Pedros Auto konnte man immer auf den ersten Blick erkennen. Es war der einzige Ford Capri, der auch im unbesetzten Zustand links 10 cm tiefer hing als rechts. Semi-tiefergelegt sozusagen. Der Capri war auch der Grund für die wütende Schimpfe, die wir bei unserem ersten Auftauchen im Dorf bezogen hatten. Wir hatten auf „seinem“ Platz geparkt. Nur weil die Karre ein paar Tage in Manzos‘ Werkstatt verbringen musste, war der Platz frei gewesen. Und wir unwissenden Touris stellten uns auf den einzigen Parkplatz, der Pedros nur fünf Meter Fußweg bis zu seinem Hauseingang garantierte! Nach vielen Fischsuppen, CDs, Tomaten und Zigaretten ist das natürlich längst vergessen. Wir zogen aus dem Dorf fort in ein anderes, aber es blieb der Kontakt übers Küchenfenster, über Lou Reed und Giannis Ritsos, selbstgemachte Dolmadakia und gekaufte Karelia.
Einmal brauchte Pedros die Zigaretten zu einem ganz anderem Zweck. Zusammengesunken hing er über dem Balkongeländer und bat mich, ihm zu helfen. Er schämte sich sehr dafür. Seine dicken Beine, bzw einige Venen waren geplatzt. Sein Schlafzimmer war über und über voller Blut. Die typische Situation nach dem Motto: liest oder hörst du sie, denkst du, du hältst das nicht aus, bist du aber drin, funktionierst du. Pedros stopft die Löcher in seinen Venen mit dem Tabak von meinen Zigaretten. Ich wische das Zimmer. Ob er wirklich nicht ins Krankenhaus wolle? Nein, er habe das schon öfters erlebt. Er wisse, was die Ärzte sagen. Gekotzt habe ich erst eine halbe Stunde später.
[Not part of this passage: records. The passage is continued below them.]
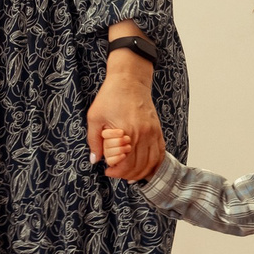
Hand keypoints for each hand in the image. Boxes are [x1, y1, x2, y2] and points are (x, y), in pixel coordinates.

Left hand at [88, 58, 161, 179]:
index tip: (107, 170)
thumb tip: (94, 160)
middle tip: (115, 172)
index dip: (116, 171)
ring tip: (128, 174)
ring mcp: (153, 133)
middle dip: (126, 174)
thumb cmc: (111, 96)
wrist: (130, 80)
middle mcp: (143, 135)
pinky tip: (145, 168)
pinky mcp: (157, 130)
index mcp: (127, 132)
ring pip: (151, 162)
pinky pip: (160, 153)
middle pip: (138, 166)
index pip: (125, 163)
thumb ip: (94, 141)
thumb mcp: (95, 117)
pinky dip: (154, 164)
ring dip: (140, 172)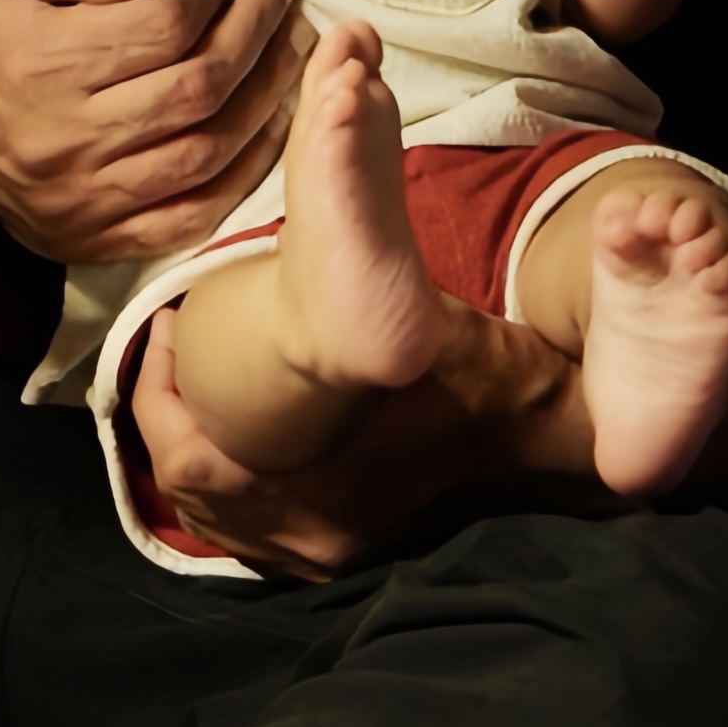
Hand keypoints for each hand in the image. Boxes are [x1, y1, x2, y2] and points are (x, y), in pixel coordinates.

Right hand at [0, 0, 307, 267]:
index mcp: (39, 64)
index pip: (164, 25)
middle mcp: (63, 138)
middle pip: (197, 86)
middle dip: (254, 32)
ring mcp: (81, 198)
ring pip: (206, 151)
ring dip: (267, 97)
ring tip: (289, 49)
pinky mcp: (93, 238)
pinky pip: (188, 216)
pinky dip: (243, 175)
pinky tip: (269, 128)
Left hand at [123, 295, 592, 575]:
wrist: (569, 453)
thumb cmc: (502, 386)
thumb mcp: (436, 324)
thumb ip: (380, 272)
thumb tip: (339, 162)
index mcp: (321, 487)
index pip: (193, 457)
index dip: (158, 398)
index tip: (161, 331)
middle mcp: (315, 535)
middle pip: (192, 489)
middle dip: (166, 422)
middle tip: (163, 359)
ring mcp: (329, 559)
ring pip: (218, 518)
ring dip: (197, 457)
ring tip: (190, 396)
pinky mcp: (347, 564)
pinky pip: (256, 541)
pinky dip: (234, 497)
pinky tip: (241, 454)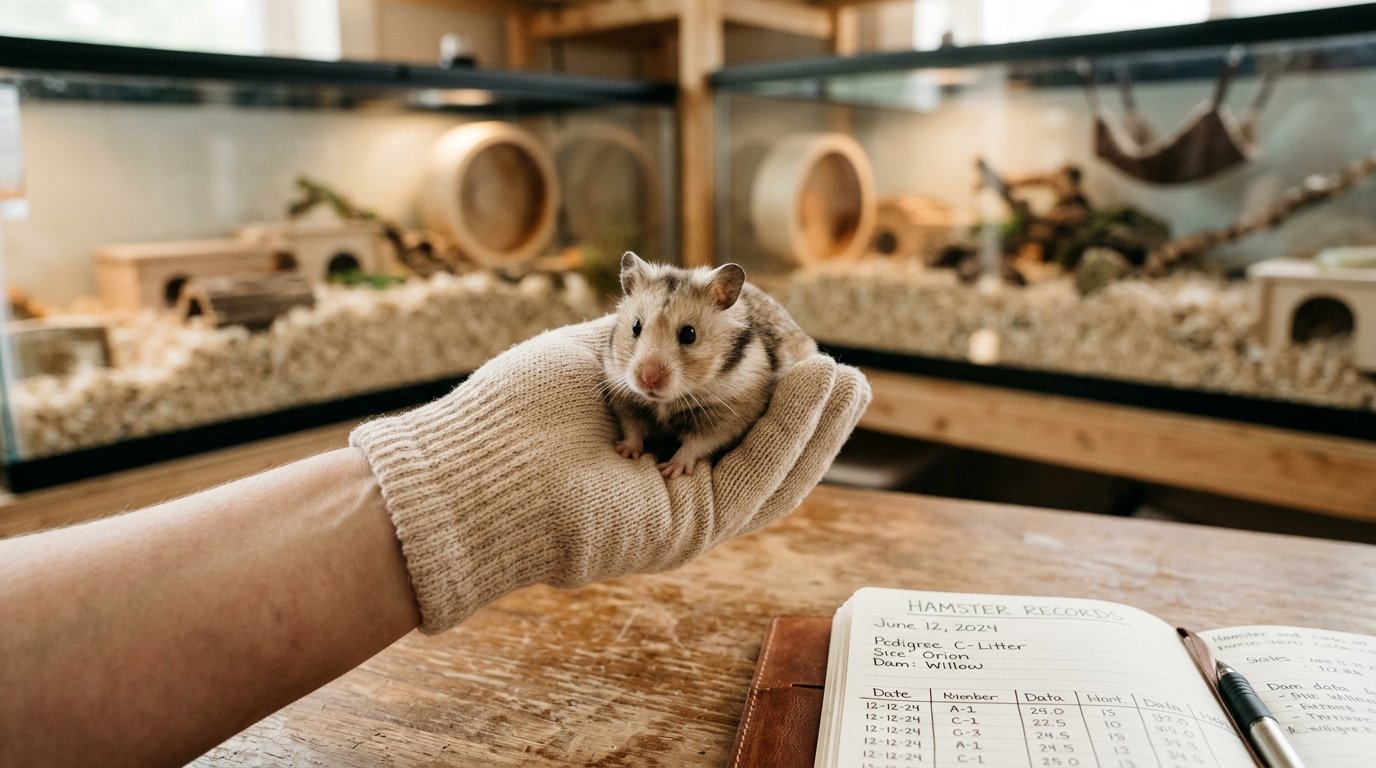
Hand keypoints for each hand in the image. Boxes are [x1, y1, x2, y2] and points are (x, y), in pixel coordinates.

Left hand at [351, 315, 869, 631]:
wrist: (473, 471)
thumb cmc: (513, 414)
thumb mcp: (591, 356)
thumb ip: (644, 334)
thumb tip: (682, 291)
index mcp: (650, 446)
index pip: (727, 421)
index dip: (770, 392)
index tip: (797, 349)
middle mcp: (671, 484)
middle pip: (761, 449)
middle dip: (809, 414)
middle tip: (848, 376)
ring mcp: (684, 509)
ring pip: (772, 468)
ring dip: (817, 423)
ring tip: (852, 380)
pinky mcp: (691, 524)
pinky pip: (759, 475)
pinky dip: (798, 431)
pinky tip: (823, 387)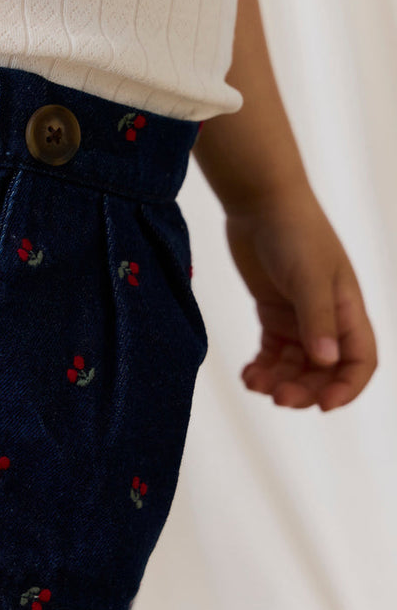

Ein Jahre später hat Pedros seinen Capri zu Schrott gefahren, ich glaube nicht, dass er nüchtern war dabei. Pedros ging bzw. fuhr aber relativ selten abends raus, es war einfach zu anstrengend für ihn. Er kaufte sich einen anderen Ford, witzigerweise einen mit wirklich tiefergelegten Fahrwerk. Aber viel wichtiger war der dort eingebaute CD-Spieler, der auch MP3 direkt abspielen konnte. Ich durfte nun alles noch mal im neuen Format brennen.
Eines Abends, ein unverhältnismäßig schwüler Februartag, ich war ziemlich gestresst und geschafft, fuhr ich trotzdem bei ihm vorbei, um ihm CDs zu bringen, deren Musikstücke in Verzeichnissen sortiert waren, wir wollten ausprobieren, ob der Player in seinem neuen Auto das Format lesen konnte. Es gab gebackenen Fisch mit Kartoffeln und Fenchel. Pedros wusste immer, wo man gute Lebenmittel kaufen konnte. Das was ich selber kaufte, schmeckte nie so wie bei ihm. Er war in einer rührseeligen, traurigen Stimmung. Er müsse nun morgen doch ins Krankenhaus. Ich war zu müde, um weiter darauf einzugehen. Pedros war trotz seiner Ärtzeverachtung schon oft im Krankenhaus gewesen. Wir hörten noch eine Kasette von „Nazareth“, tranken Weißwein und rauchten meine Zigaretten.
Erst eine Woche später erfuhr ich, dass Pedros noch in der gleichen Nacht gestorben war. Als ich es erfuhr, war er längst beerdigt. Sein Grab hat bis heute keinen Grabstein, nächster Verwandter ist ein Bruder, der in Australien lebt, und dessen einziges Interesse es ist, Pedros‘ Haus und Grundstück gewinnbringend auf den ausgetrockneten Immobilienmarkt zu bringen. Pedros Rasiersachen liegen noch heute unangerührt in seinem Außenbad. Und irgendwo im Haus liegen viele kleine Zettelchen mit Gedichten, die ich vor 2 Jahren noch nicht übersetzen konnte. Und irgendwann wird ein Bulldozer kommen und alles zusammenschieben, die Rasiercreme, die Bücher, die Gewürze für die Fischsuppe und die Gedichte.